Exercise description: Report the count of lines in the listing below that include the string "Paste", with no other text.

Material provided:
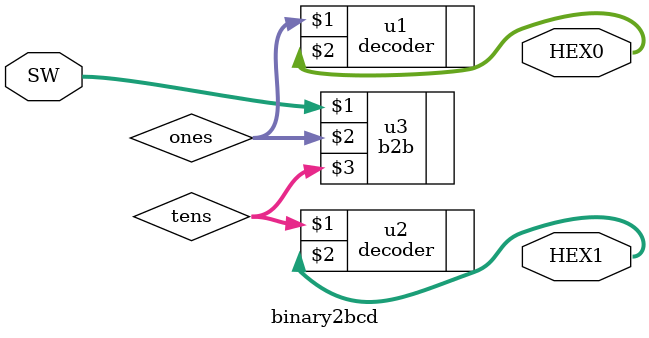
<source format=v>
module binary2bcd(SW,HEX1,HEX0);
input [5:0]SW;
output [0:6]HEX1,HEX0;
  
wire [3:0]ones,tens;
  
  b2b u3(SW,ones,tens);
  decoder u1(ones,HEX0);
  decoder u2(tens,HEX1);
  
endmodule
</source>
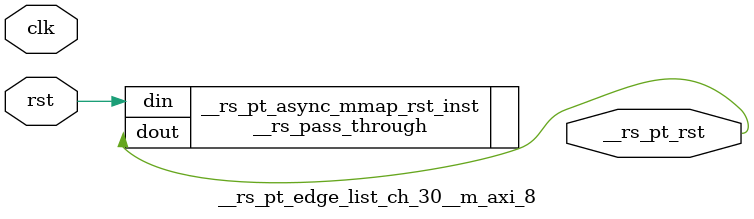
<source format=v>
`timescale 1 ns / 1 ps
/**   Generated by RapidStream   **/
module __rs_pt_edge_list_ch_30__m_axi_8 #(
    parameter BufferSize         = 32,
    parameter BufferSizeLog      = 5,
    parameter AddrWidth          = 64,
    parameter AxiSideAddrWidth   = 64,
    parameter DataWidth          = 512,
    parameter DataWidthBytesLog  = 6,
    parameter WaitTimeWidth      = 4,
    parameter BurstLenWidth      = 8,
    parameter EnableReadChannel  = 1,
    parameter EnableWriteChannel = 1,
    parameter MaxWaitTime        = 3,
    parameter MaxBurstLen        = 15
) (
    output wire __rs_pt_rst,
    input wire  clk,
    input wire  rst
);




__rs_pass_through #(
    .WIDTH (1)
) __rs_pt_async_mmap_rst_inst /**   Generated by RapidStream   **/ (
    .din  (rst),
    .dout (__rs_pt_rst)
);

endmodule  // __rs_pt_edge_list_ch_30__m_axi_8
</source>
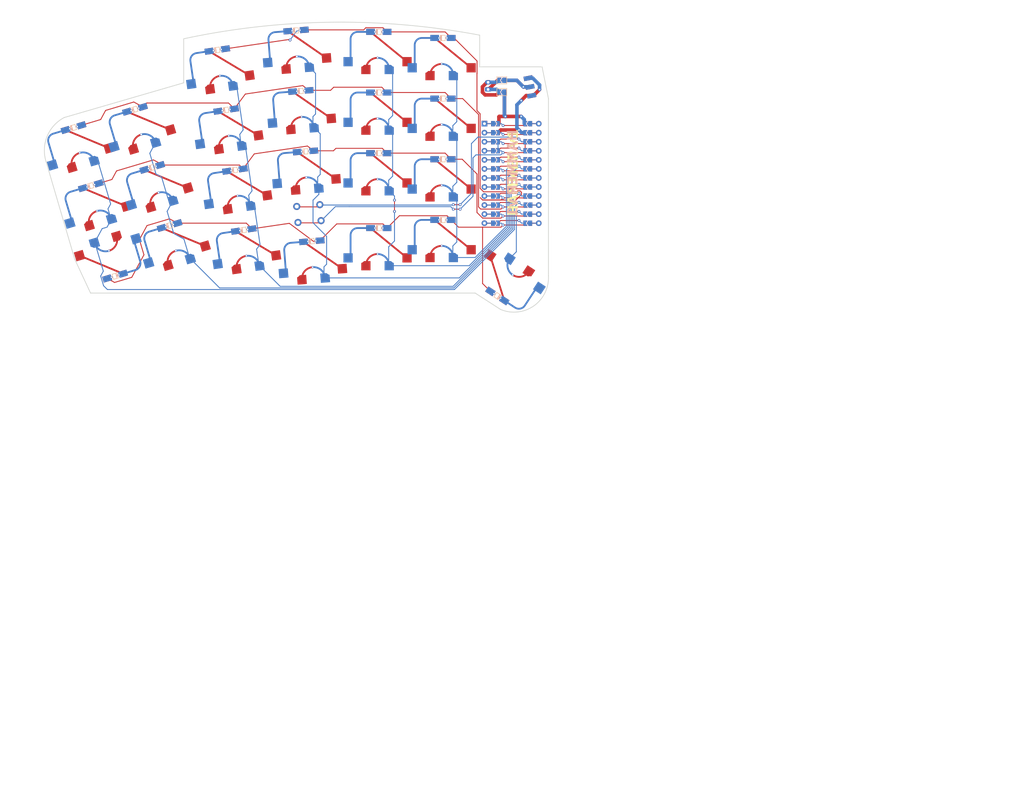
<source format=kicad_pcb>
(kicad_pcb (version 20211014) (generator pcbnew)

  (general
    (thickness 1.6)
  )

  (paper "A4")
  (layers
    (0 "F.Cu" signal)
    (31 "B.Cu" signal)
    (32 "B.Adhes" user "B.Adhesive")
    (33 "F.Adhes" user "F.Adhesive")
    (34 "B.Paste" user)
    (35 "F.Paste" user)
    (36 "B.SilkS" user "B.Silkscreen")
    (37 "F.SilkS" user "F.Silkscreen")
    (38 "B.Mask" user)
    (39 "F.Mask" user)
    (40 "Dwgs.User" user "User.Drawings")
    (41 "Cmts.User" user "User.Comments")
    (42 "Eco1.User" user "User.Eco1")
    (43 "Eco2.User" user "User.Eco2")
    (44 "Edge.Cuts" user)
    (45 "Margin" user)
    (46 "B.CrtYd" user "B.Courtyard")
    (47 "F.CrtYd" user "F.Courtyard")
    (48 "B.Fab" user)
    (49 "F.Fab" user)
    (50 "User.1" user)
    (51 "User.2" user)
    (52 "User.3" user)
    (53 "User.4" user)
    (54 "User.5" user)
    (55 "User.6" user)
    (56 "User.7" user)
    (57 "User.8" user)
    (58 "User.9" user)
  )

  (setup
    (stackup
      (layer "F.SilkS" (type "Top Silk Screen"))
      (layer "F.Paste" (type "Top Solder Paste"))
      (layer "F.Mask" (type "Top Solder Mask") (thickness 0.01))
      (layer "F.Cu" (type "copper") (thickness 0.035))
      (layer "dielectric 1" (type "core") (thickness 1.51) (material "FR4") (epsilon_r 4.5) (loss_tangent 0.02))
      (layer "B.Cu" (type "copper") (thickness 0.035))
      (layer "B.Mask" (type "Bottom Solder Mask") (thickness 0.01))
      (layer "B.Paste" (type "Bottom Solder Paste"))
      (layer "B.SilkS" (type "Bottom Silk Screen"))
      (copper_finish "None")
      (dielectric_constraints no)
    )
    (pad_to_mask_clearance 0)
    (pcbplotparams
      (layerselection 0x00010fc_ffffffff)
      (disableapertmacros false)
      (usegerberextensions false)
      (usegerberattributes true)
      (usegerberadvancedattributes true)
      (creategerberjobfile true)
      (svguseinch false)
      (svgprecision 6)
      (excludeedgelayer true)
      (plotframeref false)
      (viasonmask false)
      (mode 1)
      (useauxorigin false)
      (hpglpennumber 1)
      (hpglpenspeed 20)
      (hpglpendiameter 15.000000)
      (dxfpolygonmode true)
      (dxfimperialunits true)
      (dxfusepcbnewfont true)
      (psnegative false)
      (psa4output false)
      (plotreference true)
      (plotvalue true)
      (plotinvisibletext false)
      (sketchpadsonfab false)
      (subtractmaskfromsilk false)
      (outputformat 1)
      (mirror false)
      (drillshape 0)
      (scaleselection 1)
      (outputdirectory "Gerbers/")
    )
  )

  (net 0 "")
  (net 1 "GND")
  (net 2 "Col0")
  (net 3 "Row0")
  (net 4 "Row1")
  (net 5 "Row2")
  (net 6 "Row3")
  (net 7 "Col1")
  (net 8 "Col2")
  (net 9 "Col3")
  (net 10 "Col4")
  (net 11 "Col5")
  (net 12 "Col6")
  (net 13 "unconnected-(U1-Pad1)")
  (net 14 "unconnected-(U1-Pad2)")
  (net 15 "unconnected-(U1-Pad5)")
  (net 16 "unconnected-(U1-Pad6)")
  (net 17 "unconnected-(U1-Pad7)")
  (net 18 "unconnected-(U1-Pad8)")
  (net 19 "unconnected-(U1-Pad13)")
  (net 20 "unconnected-(U1-Pad21)")
  (net 21 "Net-(U1-Pad24)")
  (net 22 "Net-(J1-Pad2)")
  (net 23 "Net-(U1-Pad22)")
  (net 24 "unconnected-(SW2-Pad3)")
  (net 25 "Net-(J1-Pad1)")
  (net 26 "Net-(SW2-Pad2)")

  (footprint "lib:Kailh_socket_PG1350_reversible" (layer "F.Cu") (at 161.845299 110.058528))

  (footprint "lib:Kailh_socket_PG1350_reversible" (layer "F.Cu") (at 179.845307 107.768977))

  (footprint "lib:Kailh_socket_PG1350_reversible" (layer "F.Cu") (at 198.297728 120.836712 146.6))

  (footprint "Package_DIP:DIP-24_W15.24mm_Socket" (layer "F.Cu") (at 199.468922 90.11317))

  (footprint "lib:SW_SPDT_CK-JS102011SAQN" (layer "F.Cu") (at 207.312879 65.288939 101.2))

  (footprint "lib:Kailh_socket_PG1350_reversible" (layer "F.Cu") (at 141.635024 88.561122 4.47))

  (footprint "lib:Kailh_socket_PG1350_reversible" (layer "F.Cu") (at 77.485247 81.783886 16.6))

  (footprint "lib:Kailh_socket_PG1350_reversible" (layer "F.Cu") (at 161.845298 54.998527))

  (footprint "lib:Kailh_socket_PG1350_reversible" (layer "F.Cu") (at 122.147922 93.770455 8.36))

  (footprint "lib:Kailh_socket_PG1350_reversible" (layer "F.Cu")
    (tedit 5DD510DD) (tstamp 4fff25b4-ebf6-4c64-a5c3-00218e68909f)
    (at 179.845307 56.708976)
    (descr "Kailh \"Choc\" PG1350 keyswitch reversible socket mount")
    (tags "kailh,choc")
    (property "Sheetfile" "pcb.kicad_sch")
    (property "Sheetname" "")
    (path "/62439144-56a1-4905-a04b-f7954db188c0")
    (attr through_hole)
    (fp_text reference "K53" (at 4.445 -1.905) (layer "Cmts.User")
      (effects (font (size 1 1) (thickness 0.15)))
      (tstamp 9ce8dcd6-f2c8-471e-aab5-582adf12f117)
    )
    (fp_text value "Kailh Choc" (at 0 8.89) (layer "F.Fab")
      (effects (font (size 1 1) (thickness 0.15)))
      (tstamp d5b901ff-1428-44bd-9c4f-4ae8c9ce6daa)
    )
    (fp_text user "${VALUE}" (at 0 8.89) (layer "B.Fab")
      (effects (font (size 1 1) (thickness 0.15)) (justify mirror))
      (tstamp 18337d26-3acd-40c1-a468-b35883de9d0e)
    )
    (fp_text user "${REFERENCE}" (at -3 5) (layer "B.Fab")
      (effects (font (size 1 1) (thickness 0.15)) (justify mirror))
      (tstamp 8a1ef8b4-99e2-4afb-8ad1-5a905fcd3c6e)
    )
    (fp_text user "${REFERENCE}" (at 3 5) (layer "F.Fab")
      (effects (font (size 1 1) (thickness 0.15)))
      (tstamp 22a6f964-e010-4143-8fd1-61ab11c9ec05)
    )
    (fp_line (start -0.1905 -3.868) (end 1.016 -3.868) (layer "B.SilkS") (width 0.12) (tstamp 49e93e75-c297-487c-80d3-0324a62d9464))
    (fp_line (start -0.1905 -5.36) (end 1.016 -5.36) (layer "B.SilkS") (width 0.12) (tstamp 67ef8425-d98b-4008-96b0-b7f28b0e9974))
    (fp_line (start 1.016 -5.36) (end 1.016 -3.868) (layer "B.SilkS") (width 0.12) (tstamp 9f86a891-3606-4162-a1c5-84ba177b78ac))
    (fp_rect (start -0.381 -5.36) (end 0 -3.868) (layer "B.SilkS") (width 0.12) (fill solid) (tstamp 19884075-1e3e-4119-af27-4f7537742d37))
    (fp_line (start -0.3175 -5.36) (end 1.016 -5.36) (layer "F.SilkS") (width 0.12) (tstamp c14ec91b-8101-42f4-8783-3338f912bab5))
    (fp_line (start -0.3175 -3.868) (end 1.016 -3.868) (layer "F.SilkS") (width 0.12) (tstamp c9a8bdf4-8541-491a-9484-4b64b600e74c))
    (fp_line (start 1.016 -5.36) (end 1.016 -3.868) (layer "F.SilkS") (width 0.12) (tstamp ed1b376f-ea75-4830-81af-ae5941666314))
    (fp_rect (start -0.381 -5.36) (end 0 -3.868) (layer "F.SilkS") (width 0.12) (fill solid) (tstamp f4c65657-cd03-4e22-8b2a-e5ed85da6081))
    (fp_rect (start -9.6012 2.4384) (end -6.9596 5.08) (layer "B.Mask") (width 0) (fill solid) (tstamp 29a9a4ce-c3c1-4f97-8f1c-a2d2289d4f45))
    (fp_rect (start -3.2004 -5.4864) (end -0.762 -3.7592) (layer "B.Mask") (width 0) (fill solid) (tstamp 2e901da0-bbda-4fe5-8741-300671b57325))
    (fp_rect (start 3.906 -5.464) (end 1.45 -3.764) (layer "B.Mask") (width 0) (fill solid) (tstamp 9010dadc-29bd-41d7-841a-fdee0e59d94d))
    (fp_rect (start 1.975 4.65) (end 4.575 7.25) (layer "B.Mask") (width 0) (fill solid) (tstamp 9a48f897-32b9-49f1-976a-9cea50238b1c))
    (fp_rect (start 9.5758 2.4384) (end 6.9596 5.0546) (layer "F.Mask") (width 0) (fill solid) (tstamp 1f377555-5e6b-4857-bb80-1ea00649eee0))
    (fp_rect (start 3.906 -5.464) (end 1.45 -3.764) (layer "F.Mask") (width 0) (fill solid) (tstamp 684f27e7-716f-487e-8263-1b3b5de74e
... [387687 chars truncated]
</source>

Response: 4